*** Opening of SUPPLIED PASSAGE ***

Q1: Do older individuals experience more stress?

model_age <- lm(Stress_Level ~ Age, data = data)
slope <- round(coef(model_age)[2], 4)
p_val <- summary(model_age)$coefficients[2, 4]
r_squared <- round(summary(model_age)$r.squared, 3)
# extract key values
cat("\nRegression equation: Stress =", 
    round(coef(model_age)[1], 2), "+", 
    round(coef(model_age)[2], 4), "* Age\n")
# scatter plot code (reduced spaces to fit on slide)
ggplot(data, aes(x = Age, y = Stress_Level)) +
  geom_point(alpha = 0.6, color = "#0B968E", size = 2.5) +geom_smooth(method = "lm", color = "black", 
              se = TRUE, linewidth = 1) +
  labs(title = "Linear Regression: Age vs Stress Level",
       subtitle = paste0("Slope = ", slope, ", p = ", format.pval(p_val, digits = 3),", R² = ", r_squared),
       x = "Age (years)", y = "Stress Level (1-10)") +
  theme_minimal(base_size = 16) + theme(plot.title = 
        element_text(face = "bold", hjust = 0.5),plot.subtitle = element_text(hjust = 0.5))

Scatter plot of Age vs Stress

Conclusion: Age does not significantly predict stress levels (p = 0.712). The relationship is essentially flat, meaning older and younger individuals experience similar stress levels in this sample.

Q2: Is there a relationship between gender and social media platform preference?

  • \(H_0\): Gender and social media platform preference are independent (no association).
  • \(H_1\): There is a significant association between gender and social media platform preference.
  • Statistical Test: \(\chi^2\)-test

Q2: Is there a relationship between gender and social media platform preference?

# filter to include only Male and Female 
data_filtered <- data %>%
  filter(Gender %in% c("Male", "Female"))
# create contingency table
cont_table <- table(data_filtered$Gender, data_filtered$Platform)
# chi-square test
chi_test <- chisq.test(cont_table)

*** Close of SUPPLIED PASSAGE ***

## WORK INSTRUCTION 1:
In the R analysis walkthrough, what p-value is reported for age as a predictor of stress levels?
## WORK INSTRUCTION 2:
Continue the R analysis walkthrough from its last line.

*** Opening of DATA EXCERPTS ***

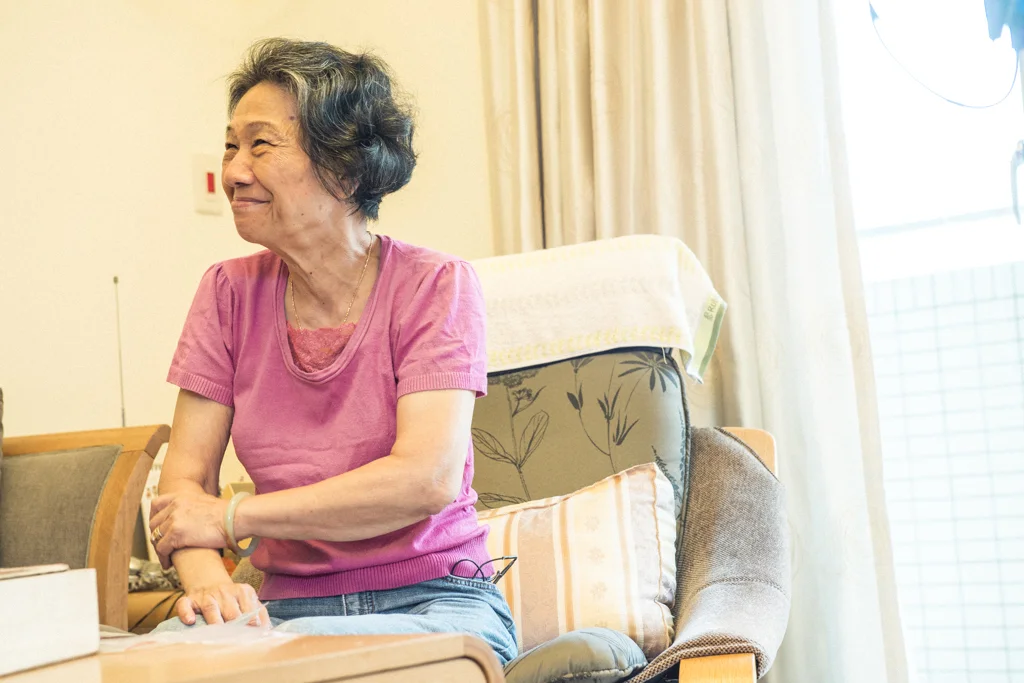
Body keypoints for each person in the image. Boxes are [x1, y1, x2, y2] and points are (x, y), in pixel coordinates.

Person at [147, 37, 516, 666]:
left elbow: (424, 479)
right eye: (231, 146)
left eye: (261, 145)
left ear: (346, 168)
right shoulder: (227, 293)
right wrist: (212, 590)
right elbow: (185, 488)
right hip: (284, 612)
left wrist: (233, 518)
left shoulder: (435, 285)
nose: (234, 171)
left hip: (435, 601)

*** Close of DATA EXCERPTS ***
*** Opening of DATA EXCERPTS ***

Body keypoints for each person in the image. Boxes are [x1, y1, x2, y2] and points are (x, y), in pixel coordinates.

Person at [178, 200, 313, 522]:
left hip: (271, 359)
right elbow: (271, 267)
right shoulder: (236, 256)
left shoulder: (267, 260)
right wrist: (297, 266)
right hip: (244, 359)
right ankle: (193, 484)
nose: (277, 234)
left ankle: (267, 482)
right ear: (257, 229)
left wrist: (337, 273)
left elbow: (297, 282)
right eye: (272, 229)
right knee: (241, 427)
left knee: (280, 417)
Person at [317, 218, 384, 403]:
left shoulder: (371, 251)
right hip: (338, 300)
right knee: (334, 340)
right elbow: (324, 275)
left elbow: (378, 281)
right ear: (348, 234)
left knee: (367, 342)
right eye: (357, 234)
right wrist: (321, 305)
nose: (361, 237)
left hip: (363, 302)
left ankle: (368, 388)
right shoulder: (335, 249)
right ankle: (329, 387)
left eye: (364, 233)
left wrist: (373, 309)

*** Close of DATA EXCERPTS ***

## OUTPUT 1:
p = 0.712

## OUTPUT 2:
# important values
cat("\nChi-square statistic:", round(chi_test$statistic, 3), "Degrees of freedom:", chi_test$parameter, "P-value:", 
    format.pval(chi_test$p.value, digits = 4), "Sample size after filtering:", nrow(data_filtered), "users")
## 
## Chi-square statistic: 7.182 Degrees of freedom: 5 P-value: 0.2075 Sample size after filtering: 477 users

Conclusion: The slight variations in social media platform preference among males and females can be observed on the bar chart. However, the chi-square test shows no statistically significant association (χ² = 7.182, p = 0.207) between gender and social media platform preference, i.e., these two genders have similar social media platform preferences in this specific sample.

Q3: Are people with less screen time happier?

  • \(H_0\): There is no significant difference in happiness index between individuals with low and high screen time.
  • \(H_1\): Individuals with lower screen time have significantly higher happiness scores than those with higher screen time.
  • Statistical Test: Two-sample t-test

Q3: Are people with less screen time happier?

# create screen time categories
data <- data %>%
  mutate(Screen_Category = case_when(
    Screen_Time < 4 ~ "Low",
    Screen_Time >= 4 & Screen_Time <= 6 ~ "Medium",
    Screen_Time > 6 ~ "High"
  ))

# low and high only for this test
low_group <- data %>% filter(Screen_Category == "Low")
high_group <- data %>% filter(Screen_Category == "High")

# two-sample t-test
t_test <- t.test(low_group$Happiness, high_group$Happiness,
                 alternative = "two.sided")

cat("P-value:", format.pval(t_test$p.value, digits = 4))
## P-value: < 2.2e-16
# display results
cat("Mean Happiness (Low Screen Time):", 
    round(mean(low_group$Happiness), 2), "\n")
## Mean Happiness (Low Screen Time): 9.74
cat("Mean Happiness (High Screen Time):", 
    round(mean(high_group$Happiness), 2), "\n")
## Mean Happiness (High Screen Time): 7.25
cat("T-statistic:", round(t_test$statistic, 3), "\n")
## T-statistic: 21.303

Q3: Are people with less screen time happier?

Conclusion: The two-sample t-test reveals a statistically significant difference (t = 16.526 , p < 0.05) in happiness levels between screen time groups. Individuals with low screen time report significantly higher happiness than those with high screen time.

Q4: What is the relationship between screen time, sleep quality, and stress?

  • \(H_0\): There is no significant relationship between daily screen time and the combination of sleep quality and stress level.
  • \(H_1\): Higher screen time is associated with lower sleep quality and higher stress levels.
  • Statistical Test: Multiple linear regression

Q4: What is the relationship between screen time, sleep quality, and stress?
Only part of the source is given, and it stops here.